Work item: From the listing below, copy each line that contains the word "review".

● ● ● ● ●

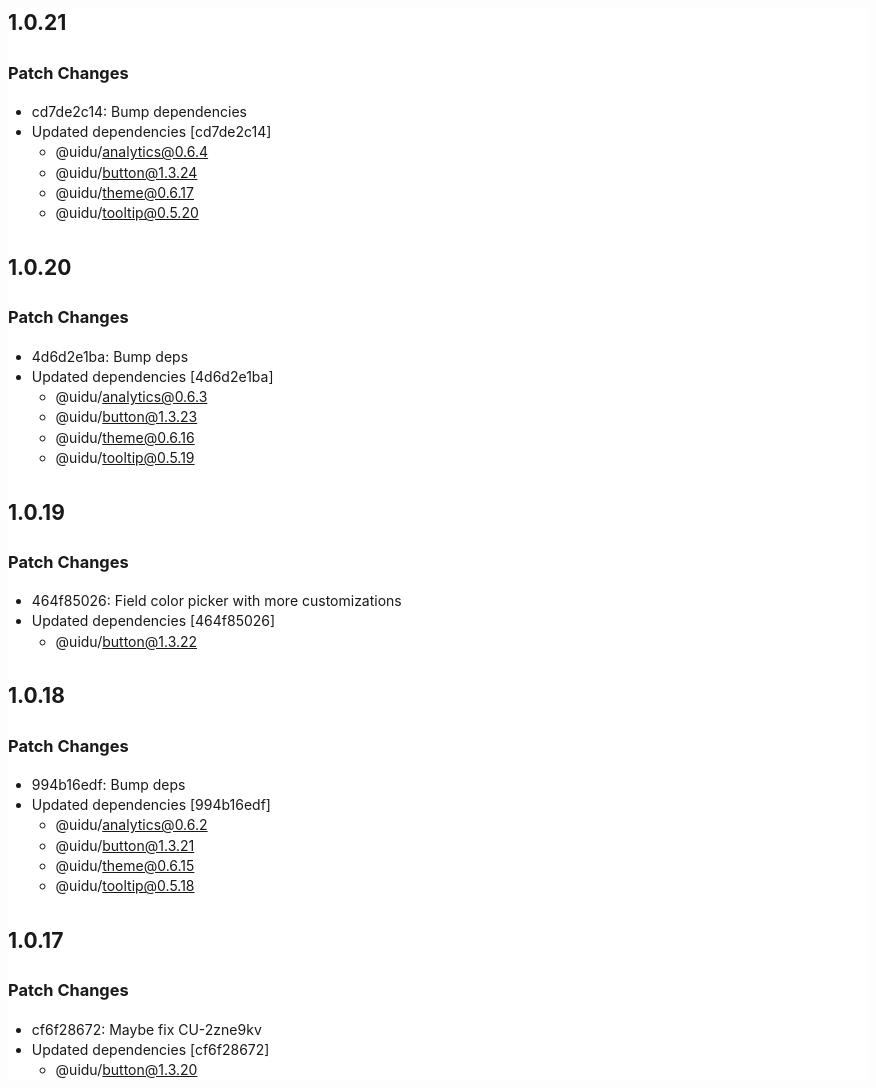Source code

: ## 1.0.21

### Patch Changes

- cd7de2c14: Bump dependencies
- Updated dependencies [cd7de2c14]
  - @uidu/analytics@0.6.4
  - @uidu/button@1.3.24
  - @uidu/theme@0.6.17
  - @uidu/tooltip@0.5.20

## 1.0.20

### Patch Changes

- 4d6d2e1ba: Bump deps
- Updated dependencies [4d6d2e1ba]
  - @uidu/analytics@0.6.3
  - @uidu/button@1.3.23
  - @uidu/theme@0.6.16
  - @uidu/tooltip@0.5.19

## 1.0.19

### Patch Changes

- 464f85026: Field color picker with more customizations
- Updated dependencies [464f85026]
  - @uidu/button@1.3.22

## 1.0.18

### Patch Changes

- 994b16edf: Bump deps
- Updated dependencies [994b16edf]
  - @uidu/analytics@0.6.2
  - @uidu/button@1.3.21
  - @uidu/theme@0.6.15
  - @uidu/tooltip@0.5.18

## 1.0.17

### Patch Changes

- cf6f28672: Maybe fix CU-2zne9kv
- Updated dependencies [cf6f28672]
  - @uidu/button@1.3.20
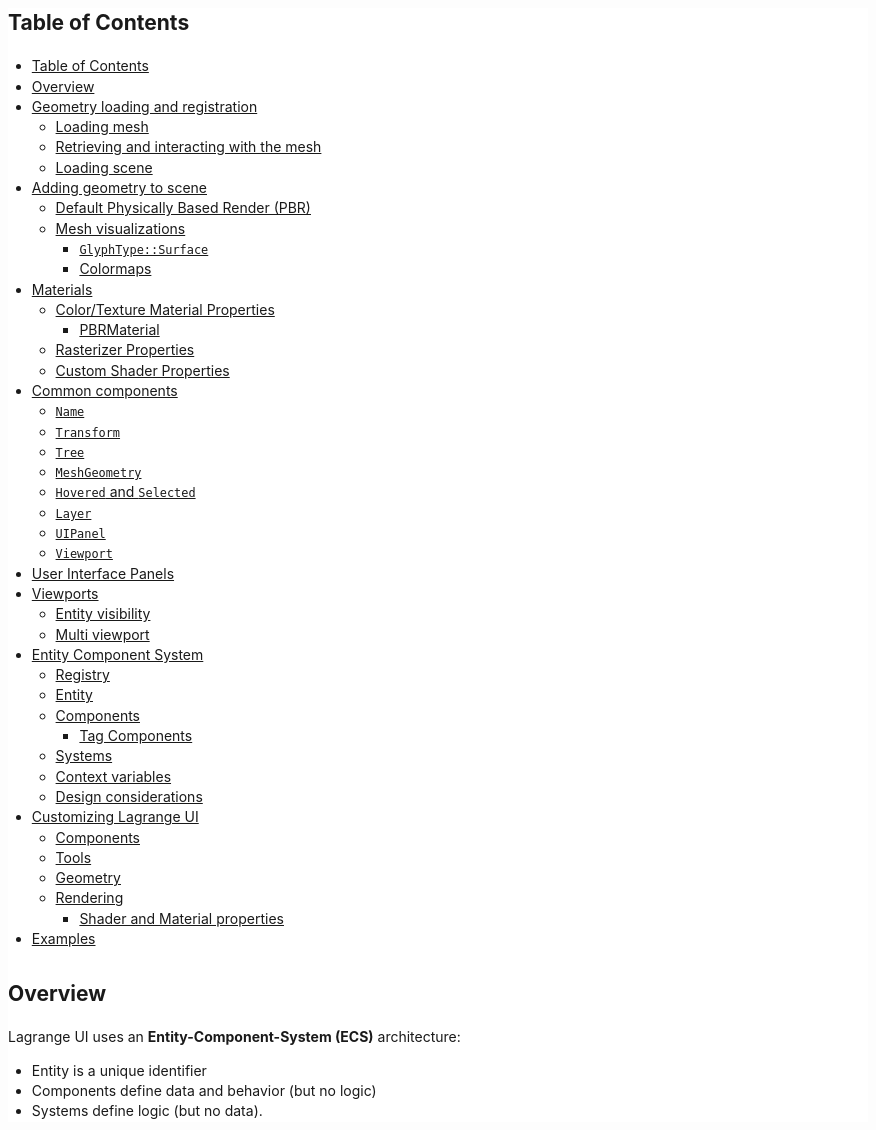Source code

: 
## Table of Contents
- [Table of Contents](#table-of-contents)
- [Overview](#overview)
- [Geometry loading and registration](#geometry-loading-and-registration)
  - [Loading mesh](#loading-mesh)
  - [Retrieving and interacting with the mesh](#retrieving-and-interacting-with-the-mesh)
  - [Loading scene](#loading-scene)
- [Adding geometry to scene](#adding-geometry-to-scene)
  - [Default Physically Based Render (PBR)](#default-physically-based-render-pbr)
  - [Mesh visualizations](#mesh-visualizations)
    - [`GlyphType::Surface`](#glyphtypesurface)
    - [Colormaps](#colormaps)
- [Materials](#materials)
  - [Color/Texture Material Properties](#colortexture-material-properties)
    - [PBRMaterial](#pbrmaterial)
  - [Rasterizer Properties](#rasterizer-properties)
  - [Custom Shader Properties](#custom-shader-properties)
- [Common components](#common-components)
  - [`Name`](#name)
  - [`Transform`](#transform)
  - [`Tree`](#tree)
  - [`MeshGeometry`](#meshgeometry)
  - [`Hovered` and `Selected`](#hovered-and-selected)
  - [`Layer`](#layer)
  - [`UIPanel`](#uipanel)
  - [`Viewport`](#viewport)
- [User Interface Panels](#user-interface-panels)
- [Viewports](#viewports)
  - [Entity visibility](#entity-visibility)
  - [Multi viewport](#multi-viewport)
- [Entity Component System](#entity-component-system)
  - [Registry](#registry)
  - [Entity](#entity)
  - [Components](#components)
    - [Tag Components](#tag-components)
  - [Systems](#systems)
  - [Context variables](#context-variables)
  - [Design considerations](#design-considerations)
- [Customizing Lagrange UI](#customizing-lagrange-ui)
  - [Components](#components-1)
  - [Tools](#tools)
  - [Geometry](#geometry)
  - [Rendering](#rendering)
    - [Shader and Material properties](#shader-and-material-properties)
- [Examples](#examples)


## Overview

Lagrange UI uses an **Entity-Component-System (ECS)** architecture:
- Entity is a unique identifier
- Components define data and behavior (but no logic)
- Systems define logic (but no data).
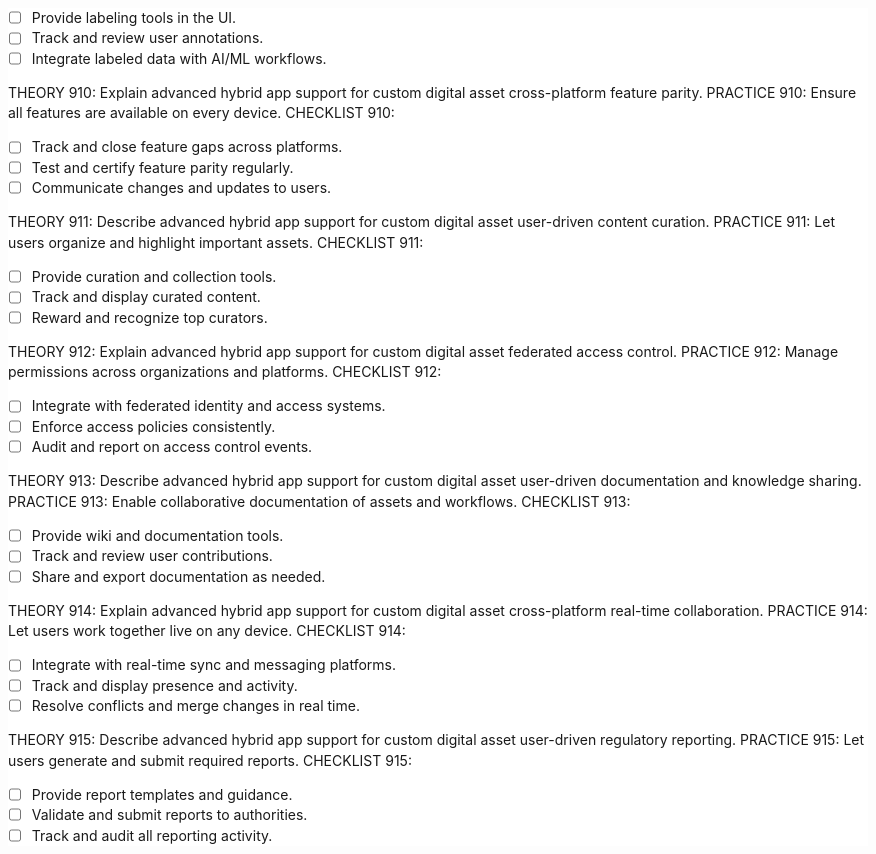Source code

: - [ ] Provide labeling tools in the UI.
- [ ] Track and review user annotations.
- [ ] Integrate labeled data with AI/ML workflows.

THEORY 910: Explain advanced hybrid app support for custom digital asset cross-platform feature parity.
PRACTICE 910: Ensure all features are available on every device.
CHECKLIST 910:

- [ ] Track and close feature gaps across platforms.
- [ ] Test and certify feature parity regularly.
- [ ] Communicate changes and updates to users.

THEORY 911: Describe advanced hybrid app support for custom digital asset user-driven content curation.
PRACTICE 911: Let users organize and highlight important assets.
CHECKLIST 911:

- [ ] Provide curation and collection tools.
- [ ] Track and display curated content.
- [ ] Reward and recognize top curators.

THEORY 912: Explain advanced hybrid app support for custom digital asset federated access control.
PRACTICE 912: Manage permissions across organizations and platforms.
CHECKLIST 912:

- [ ] Integrate with federated identity and access systems.
- [ ] Enforce access policies consistently.
- [ ] Audit and report on access control events.

THEORY 913: Describe advanced hybrid app support for custom digital asset user-driven documentation and knowledge sharing.
PRACTICE 913: Enable collaborative documentation of assets and workflows.
CHECKLIST 913:

- [ ] Provide wiki and documentation tools.
- [ ] Track and review user contributions.
- [ ] Share and export documentation as needed.

THEORY 914: Explain advanced hybrid app support for custom digital asset cross-platform real-time collaboration.
PRACTICE 914: Let users work together live on any device.
CHECKLIST 914:

- [ ] Integrate with real-time sync and messaging platforms.
- [ ] Track and display presence and activity.
- [ ] Resolve conflicts and merge changes in real time.

THEORY 915: Describe advanced hybrid app support for custom digital asset user-driven regulatory reporting.
PRACTICE 915: Let users generate and submit required reports.
CHECKLIST 915:

- [ ] Provide report templates and guidance.
- [ ] Validate and submit reports to authorities.
- [ ] Track and audit all reporting activity.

● ● ● ● ●

Result of the exercise:
- [ ] Track and review user annotations.
- [ ] Track and review user contributions.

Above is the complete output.